Supplied passage:
/---
Safety: earthquakes

US reactors prepare to review seismic hazards

23 April 2012



In March 2012, the Nuclear Regulatory Commission asked all 104 nuclear power plants in the United States to re-evaluate seismic hazards. As part of the process, plants in the Central and Eastern US will use a new seismic model that includes data from earthquakes over the last 440 years. By Caroline Peachey


The safety of nuclear power plants against earthquakes and other natural phenomena has been thrust into the spotlight recently following two significant earthquakes in 2011. The first was the 11 March 2011 earthquake and resulting tsunami that crippled the Fukushima Daiichi nuclear plant in Japan. The second occurred in August 2011 in Virginia, USA, and forced three reactors at Dominion’s North Anna nuclear power station offline for over two montahs.

The NRC Fukushima Near Term Task Force (NTTF) has recommended that the re-evaluation of seismic and flooding hazards for each nuclear power plant in the United States (recommendation 2.1) be carried out ‘without unnecessary delay.’ (It is among eight Tier 1 or top priority recommendations resulting from the USA’s post-Fukushima safety review.) However it is important to note that a review of seismic hazards at US nuclear power plants has been on the agenda for over a decade.

This re-evaluation has now officially begun. The NRC has issued a formal request (docket number ML1203A188 on the USNRC’s ADAMS document database) asking all US nuclear power plants to provide information about the current hazard and potential risk posed by seismic events. This process will require plants to conduct a probabilistic seismic hazard analysis (PSHA). PSHA is an analytical method that estimates the likelihood that various levels of earthquake-caused ground motions will be exceeded at a given location in a future time period.

As part of this PSHA, NRC is expecting plants in the central and eastern United States to use the new Central and Eastern United States Seismic Source Characterization for Nuclear Facilities model (CEUS-SSC). This model contains the most up-to-date seismic source information for the CEUS, replacing the previous regional models that date back to the 1980s and 1990s. Plants in the Western US, a seismically active region, will use the latest site-specific earthquake models and data.

While the findings themselves will be site-specific, calculations made with the new model are expected to lead to an increase in seismic hazard, according to the Electric Power Research Institute.

“Calculations with the new model are expected to result in a higher likelihood of a given ground motion compared to calculations done using previous models,” the NRC said in a statement.

“These calculations, however, are not equivalent to a nuclear power plant’s overall risk,” it continued, adding that nuclear power plant operators must combine the information from the new seismic source characterization model with a plant’s design and safety features to determine site-specific risks.

This re-evaluation could potentially be very significant for US nuclear power plants, leading to requirements for upgrades to the design bases of structures, systems and components (SSCs) important to nuclear safety to protect against updated seismic hazards. However the NRC says that it is premature to try to assess how many, if any, nuclear power plants might need additional work. It is expected to be several years before the seismic hazard re-revaluations are completed and assessed. Following that, there will be a further period of several years during which the NRC will consider the regulatory implications of those findings.
\---
Short exercise A:
From the article on US reactor seismic reviews, return the passage from "While the findings" up to and including "Power Research Institute." word for word.
Short exercise B:
In the article on US reactor seismic reviews, how many years of earthquake data does the new seismic model for Central and Eastern US plants include?
Short exercise C:
Write what comes next in the article on US reactor seismic reviews, continuing from its final sentence.

Supplied information:
/---
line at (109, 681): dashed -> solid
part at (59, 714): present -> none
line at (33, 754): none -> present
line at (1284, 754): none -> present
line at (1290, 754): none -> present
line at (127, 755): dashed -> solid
\---
Exercise result A:
While the findings themselves will be site-specific, calculations made with the new model are expected to lead to an increase in seismic hazard, according to the Electric Power Research Institute.

Exercise result B:
440 years

Exercise result C:
Motivation for a new seismic model

In the early 2000s when utilities started using the new reactor licensing process, they began taking advantage of new technology, using a probabilistic approach to seismic hazard assessment, rather than the deterministic approach that had been originally used to license the 104 US reactors in operation today.

While the deterministic approach focused on a single earthquake event (the strongest earthquake that occurred during the previous 100,000 years) to determine the finite probability of damage occurring, the PSHA attempt to quantify the probability of exceeding various ground-motion levels at a site given all possible earthquakes. The differences between these approaches prompted the regulator to compare the two ways of doing things.

In support of the early site permits (ESPs) and combined license applications (COLs) for new reactors, the NRC staff reviewed and compared the seismic source and ground motion models provided by applicants to the previous deterministic models. These reviews identified higher seismic hazard estimates than previously assumed, and NRC decided that further study was warranted.

In 2005, the NRC started Generic Issue 199 to take a broader look at the issue. Staff conducted a screening analysis on all 96 plants in the CEUS using a probabilistic approach. In that analysis there were 27 instances where the magnitude of the change in the seismic hazard estimate compared with the original deterministic method was sufficient to warrant additional investigation. In order to conduct a more detailed analysis, however, the industry required a recent model for seismic sources in the Central and Eastern United States. (The seismic source model used for the screening analysis was the latest US Geological Survey, but it focused on the more frequent events rather than the less frequent events (10-5 to 10-7) that are important for critical infrastructure such as nuclear power plants.

April 2008 saw the launch of a $7 million project to update earthquake and geological data for the CEUS region. The Central and Eastern United States Seismic Source Characterization for Nuclear Facilities model was released in January 2012. It is the result of a four-year project, sponsored jointly by EPRI, the US Department of Energy and the US Nuclear Regulatory Commission, which gathered and analyzed new historical earthquake and geological data for the CEUS region.

The joint sponsorship of the study by both public and private sector representatives is unique for regional seismic hazard assessments in the United States. A primary objective of the collaborative effort was to develop a “consistent and stable model for performing PSHAs for future reactor license applications that will have greater longevity and reduce the time and cost required to complete a commercial nuclear site’s Early Site Permit or COL licensing application.”

Technical experts from DOE, NRC, U.S. Geological Survey (USGS), Defense Nuclear Facility Safety Board (DNFSB), nuclear power industry and academia participated in the project as part of the technical integration team or as members of a peer review panel.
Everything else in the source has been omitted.